= Dufay Collective =

The Dufay Collective is an early-music ensemble from the United Kingdom, specializing in Medieval and Renaissance music. Founded in 1987, it was named after the Renaissance composer Guillaume Dufay. The group is directed by William Lyons.
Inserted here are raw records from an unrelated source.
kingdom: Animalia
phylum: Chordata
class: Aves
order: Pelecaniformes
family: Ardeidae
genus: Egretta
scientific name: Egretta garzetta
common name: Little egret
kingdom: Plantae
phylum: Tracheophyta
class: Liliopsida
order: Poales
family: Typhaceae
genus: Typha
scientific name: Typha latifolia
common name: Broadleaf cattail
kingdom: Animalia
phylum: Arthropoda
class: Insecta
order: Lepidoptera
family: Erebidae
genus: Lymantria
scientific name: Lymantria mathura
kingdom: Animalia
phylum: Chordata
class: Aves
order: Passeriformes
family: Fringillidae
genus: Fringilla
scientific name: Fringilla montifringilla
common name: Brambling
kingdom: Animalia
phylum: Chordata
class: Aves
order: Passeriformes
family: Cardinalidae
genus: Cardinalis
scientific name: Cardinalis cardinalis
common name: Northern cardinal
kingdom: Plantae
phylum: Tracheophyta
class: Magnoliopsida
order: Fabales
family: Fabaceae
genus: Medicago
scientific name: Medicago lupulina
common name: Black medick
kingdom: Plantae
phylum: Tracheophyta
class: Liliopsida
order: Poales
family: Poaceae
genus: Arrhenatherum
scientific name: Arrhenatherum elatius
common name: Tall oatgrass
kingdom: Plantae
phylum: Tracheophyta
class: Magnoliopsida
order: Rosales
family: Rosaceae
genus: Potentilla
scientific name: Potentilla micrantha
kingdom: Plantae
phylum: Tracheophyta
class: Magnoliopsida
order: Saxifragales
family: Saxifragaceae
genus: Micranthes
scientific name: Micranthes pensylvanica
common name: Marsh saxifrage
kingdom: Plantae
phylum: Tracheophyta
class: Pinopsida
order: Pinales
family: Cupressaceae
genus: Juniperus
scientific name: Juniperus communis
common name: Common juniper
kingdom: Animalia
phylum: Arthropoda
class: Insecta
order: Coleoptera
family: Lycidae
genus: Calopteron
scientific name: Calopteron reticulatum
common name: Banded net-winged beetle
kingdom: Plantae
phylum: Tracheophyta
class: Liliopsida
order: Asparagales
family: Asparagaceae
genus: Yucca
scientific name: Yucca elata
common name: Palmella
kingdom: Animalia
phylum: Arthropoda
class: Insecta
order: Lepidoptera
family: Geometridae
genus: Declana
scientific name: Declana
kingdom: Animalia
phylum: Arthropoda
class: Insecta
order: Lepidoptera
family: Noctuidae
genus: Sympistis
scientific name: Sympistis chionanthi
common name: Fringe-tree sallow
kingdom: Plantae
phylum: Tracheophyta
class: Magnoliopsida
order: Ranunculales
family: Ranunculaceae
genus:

Group size and personnel varies according to the needs of the project.

==Members List==
When the ensemble started, it was:
- Paul Bevan (b 8 December 1962) – slide trumpet, recoder, pipe and tabor, percussion
- Giles Lewin (b 31 December 1956) – vielle, rebec, gittern, shawm, pipe and tabor
- William Lyons (b 13 May 1964) – flute, recorder, bagpipes, shawm, pipe and tabor
- Raphael Mizraki (b 19 May 1962) – lutes, rebec, percussion
- Susanna Pell (b 24 September 1964) – vielle, percussion
- Peter Skuce (b October 1959) – harp, organ, percussion

Other members of the ensemble have included:
- Jacob Heringman – lute
- Vivien Ellis – vocals
- Rebecca Austen-Brown
- Jon Banks

Notable guest performers have included:
- Catherine King
- John Potter
- Richard Campbell
- David Miller

==CD Discography==
- A L'Estampida: medieval dance music (1991) - described by the BBC as "influential".
- A Dance in the Garden of Mirth: medieval instrumental music (1994)
- Miri It Is: songs and instrumental music from medieval England (1995)
- Johnny, Cock thy Beaver: popular music-making in 17th century England (1996)
- On the Banks of the Seine: music of the trouvères (1997)
- Miracles: 13th century Spanish songs in Praise of the Virgin Mary (1997)
- Cancionero - Music for the Spanish Court 1470-1520 (2002) - Grammy nominated in the 'Best Small Ensemble Performance' category.
- Music for Alfonso the Wise (2005)
- A L'Estampida - 15¾th Anniversary Edition (2005)
- The Play of Daniel (2008)
- To Drive The Cold Winter Away (2012)
- I Have Set My Hert So Hy (2015)

The group has also collaborated for several movie soundtracks, including those of Hamlet, The Affair of the Necklace, A Knight's Tale, and Harry Potter and the Prisoner of Azkaban.